In 2019, $18 million and $64 million of previously capitalized E&E costs were written off in the Oil Sands segment and Conventional segment, respectively, as the carrying value was not considered to be recoverable and recorded as exploration expense.

In 2018, Management completed a comprehensive review of the Conventional development plan, formerly known as Deep Basin, considering factors such as well inventory, pace of development, infrastructure constraints, economic thresholds and limited capital spending on the assets going forward. As such, previously capitalized E&E costs of $2.1 billion were written off as exploration expense in the Elmworth, Wapiti, Kaybob, Edson and Clearwater areas within the Conventional segment.

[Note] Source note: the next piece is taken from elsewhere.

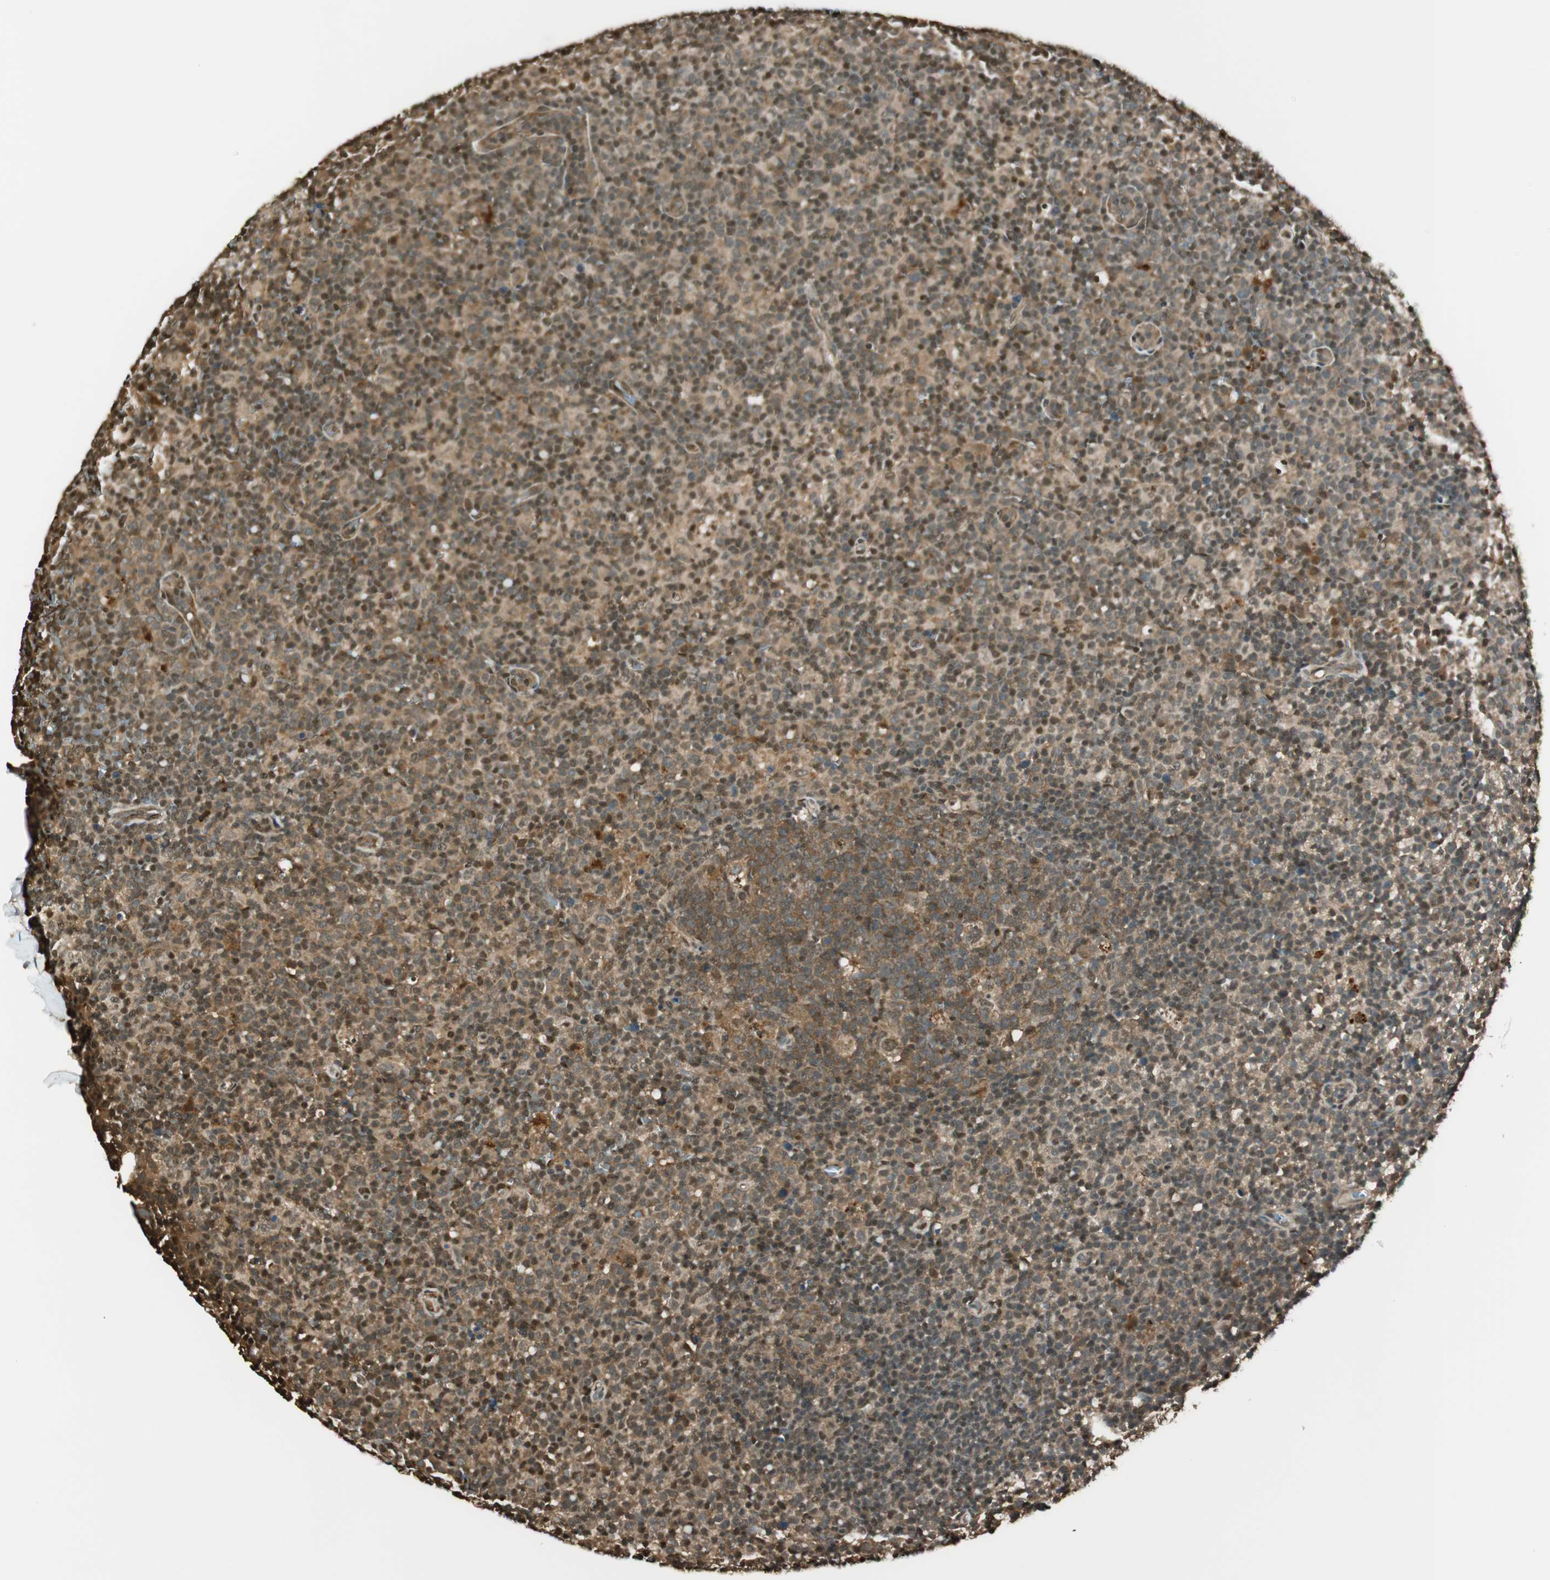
{"staining": {"intensity": "moderate", "quantity": ">75%", "location": "cytoplasmic/membranous"}, "tissue": "lymph node", "cell_type": "Germinal center cells", "image_type": "normal", "snomed": [{"axis": "morphology", "description": "Normal tissue, NOS"}, {"axis": "morphology", "description": "Inflammation, NOS"}, {"axis": "topography", "description": "Lymph node"}], "caption": "Immunohistochemistry (IHC) micrograph of unremarkable human lymph node stained for a protein (brown), which displays medium levels of moderate cytoplasmic/membranous staining in approximately >75% of germinal center cells.", "gene": "ENSG00000268870", "patient": {"sex": "male", "age": 55}}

Property, Plant and Equipment, Net

For the year ended December 31, 2020, $48 million and $4 million of previously capitalized PP&E costs were written off in the Oil Sands segment and Conventional segment, respectively, as the carrying value was not considered to be recoverable. In addition, $52 million of previously capitalized PP&E costs relating to information technology assets were written off due to synergies identified as a result of the Arrangement. The impairment was recorded as additional DD&A in the Corporate and Eliminations segment.